Arlene Castro said she had not spoken to her father, Ariel Castro, since "late last month" and had "no idea" that her father, a 52-year-old former school bus driver, could have been the man who allegedly kidnapped and held three women - Amanda Berry, 27, Michele Knight, 32, and Gina DeJesus, 23 - against their will for about a decade.
Ariel Castro was charged Wednesday with four counts of kidnapping and three counts of rape.
"Me and my father were never really that close," said Arlene Castro, who now lives in Indiana. "Every time we would talk it would just be short conversations, just a hello, how are you doing and let me know if you need anything and that was it."
Police have made it clear they believe that each kidnap victim was "repeatedly sexually assaulted by the defendant," and that the abuse occurred "during the entire course of captivity," according to charging documents filed in court Wednesday.
They also believe the women were initially chained in the basement of the Cleveland home from which they escaped Monday after Berry managed to alert neighbors who got them out.

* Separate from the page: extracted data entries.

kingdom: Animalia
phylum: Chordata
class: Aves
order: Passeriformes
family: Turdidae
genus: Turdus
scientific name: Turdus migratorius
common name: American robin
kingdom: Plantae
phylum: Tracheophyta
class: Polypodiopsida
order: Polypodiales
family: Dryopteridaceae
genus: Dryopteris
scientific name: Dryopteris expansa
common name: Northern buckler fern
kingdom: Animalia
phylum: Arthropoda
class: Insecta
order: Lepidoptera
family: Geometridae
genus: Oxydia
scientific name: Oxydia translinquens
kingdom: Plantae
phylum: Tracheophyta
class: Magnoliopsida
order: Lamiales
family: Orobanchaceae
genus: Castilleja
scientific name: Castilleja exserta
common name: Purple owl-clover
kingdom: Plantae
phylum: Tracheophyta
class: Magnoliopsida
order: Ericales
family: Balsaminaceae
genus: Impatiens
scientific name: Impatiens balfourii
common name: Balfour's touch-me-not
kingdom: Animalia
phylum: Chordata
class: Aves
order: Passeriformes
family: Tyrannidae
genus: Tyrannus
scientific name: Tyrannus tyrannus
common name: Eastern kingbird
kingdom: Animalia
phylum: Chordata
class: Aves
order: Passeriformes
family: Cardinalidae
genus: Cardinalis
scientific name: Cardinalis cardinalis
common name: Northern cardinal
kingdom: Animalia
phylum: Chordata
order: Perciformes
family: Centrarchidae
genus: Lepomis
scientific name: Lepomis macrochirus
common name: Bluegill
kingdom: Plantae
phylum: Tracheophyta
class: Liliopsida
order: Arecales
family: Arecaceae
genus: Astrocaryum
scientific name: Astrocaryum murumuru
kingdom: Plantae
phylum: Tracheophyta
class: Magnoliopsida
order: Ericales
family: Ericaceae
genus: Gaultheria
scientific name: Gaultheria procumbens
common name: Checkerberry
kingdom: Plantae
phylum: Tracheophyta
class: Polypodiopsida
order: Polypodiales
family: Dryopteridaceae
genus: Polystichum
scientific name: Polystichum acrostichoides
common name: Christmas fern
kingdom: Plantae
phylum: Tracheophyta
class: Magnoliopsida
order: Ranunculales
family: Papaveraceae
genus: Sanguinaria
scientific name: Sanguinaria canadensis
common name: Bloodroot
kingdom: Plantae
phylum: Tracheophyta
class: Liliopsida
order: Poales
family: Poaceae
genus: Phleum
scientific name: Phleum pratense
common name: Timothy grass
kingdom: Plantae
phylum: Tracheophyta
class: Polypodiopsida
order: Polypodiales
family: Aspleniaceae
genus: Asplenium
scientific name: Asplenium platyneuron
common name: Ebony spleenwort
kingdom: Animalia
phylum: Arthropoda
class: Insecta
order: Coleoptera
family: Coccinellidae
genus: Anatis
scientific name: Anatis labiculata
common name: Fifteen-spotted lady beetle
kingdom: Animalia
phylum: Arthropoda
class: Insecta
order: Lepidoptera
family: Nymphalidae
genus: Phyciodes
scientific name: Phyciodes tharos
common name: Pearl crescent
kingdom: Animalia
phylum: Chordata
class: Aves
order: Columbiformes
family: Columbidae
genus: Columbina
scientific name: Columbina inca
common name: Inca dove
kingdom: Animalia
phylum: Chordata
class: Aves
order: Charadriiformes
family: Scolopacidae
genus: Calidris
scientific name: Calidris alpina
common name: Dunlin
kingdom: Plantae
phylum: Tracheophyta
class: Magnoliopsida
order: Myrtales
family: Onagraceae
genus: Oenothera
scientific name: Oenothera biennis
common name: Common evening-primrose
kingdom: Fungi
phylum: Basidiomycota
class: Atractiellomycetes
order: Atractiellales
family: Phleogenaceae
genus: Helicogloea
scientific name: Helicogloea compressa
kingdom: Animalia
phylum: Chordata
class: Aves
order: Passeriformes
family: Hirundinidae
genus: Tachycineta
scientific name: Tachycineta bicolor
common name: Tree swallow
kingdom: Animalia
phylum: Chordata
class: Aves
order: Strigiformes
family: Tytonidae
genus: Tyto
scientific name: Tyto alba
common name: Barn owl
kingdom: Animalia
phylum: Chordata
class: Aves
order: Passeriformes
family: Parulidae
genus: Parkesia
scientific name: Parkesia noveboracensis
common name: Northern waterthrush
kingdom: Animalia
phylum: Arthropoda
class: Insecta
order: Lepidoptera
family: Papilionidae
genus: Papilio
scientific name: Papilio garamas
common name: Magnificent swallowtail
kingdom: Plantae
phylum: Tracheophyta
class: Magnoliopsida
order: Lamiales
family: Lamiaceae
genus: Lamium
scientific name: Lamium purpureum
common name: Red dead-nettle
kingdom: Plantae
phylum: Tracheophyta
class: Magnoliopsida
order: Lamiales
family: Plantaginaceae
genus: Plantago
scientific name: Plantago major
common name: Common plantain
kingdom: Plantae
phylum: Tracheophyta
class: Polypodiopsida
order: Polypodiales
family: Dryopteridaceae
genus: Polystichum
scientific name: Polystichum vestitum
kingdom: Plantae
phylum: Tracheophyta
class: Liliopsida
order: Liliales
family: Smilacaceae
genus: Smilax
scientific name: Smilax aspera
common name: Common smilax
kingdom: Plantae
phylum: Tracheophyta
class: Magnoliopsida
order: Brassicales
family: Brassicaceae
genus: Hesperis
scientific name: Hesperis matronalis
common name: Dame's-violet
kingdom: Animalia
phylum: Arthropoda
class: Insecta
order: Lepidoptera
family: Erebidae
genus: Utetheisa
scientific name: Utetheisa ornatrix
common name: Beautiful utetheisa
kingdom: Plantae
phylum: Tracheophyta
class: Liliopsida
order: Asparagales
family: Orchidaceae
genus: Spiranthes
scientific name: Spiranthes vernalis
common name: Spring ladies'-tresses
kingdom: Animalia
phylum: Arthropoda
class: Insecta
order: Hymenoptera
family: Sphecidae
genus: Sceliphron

Arlene Castro, however, says she "never" witnessed any violence in her family's home. She also said she never saw Jocelyn, the 6-year-old girl delivered by Berry while she was held in captivity.
Jocelyn, police say, was the captive who had the most freedom. The 6-year-old left the house occasionally with the suspect, Cleveland Chief of Police Michael McGrath told ABC News. Police said they were conducting a paternity test and were not yet certain the baby was fathered by Castro.
"I have never met her before," Arlene Castro said on "GMA."
In a twist, Arlene was reportedly the last person to have seen one of the kidnapping victims, Gina DeJesus, her best friend at the time. In a 2005 interview with "America's Most Wanted" - a year after DeJesus disappeared - Arlene Castro said the two were walking together after school in April 2004 and separated after Arlene's mom told her to come home.
"My mom said, 'No,' I can't go over to [Gina's] house. I told her I couldn't. She said, Well, I'll talk to you later' and just walked," Arlene told "America's Most Wanted."
Now that her friend has been found, Arlene Castro has a message for her.
"I am absolutely so, so sorry," she said on "GMA," fighting back tears. "I really want to see Gina and I want you to meet my kids. I'm so sorry for everything."
ABC News' Russell Goldman contributed to this report.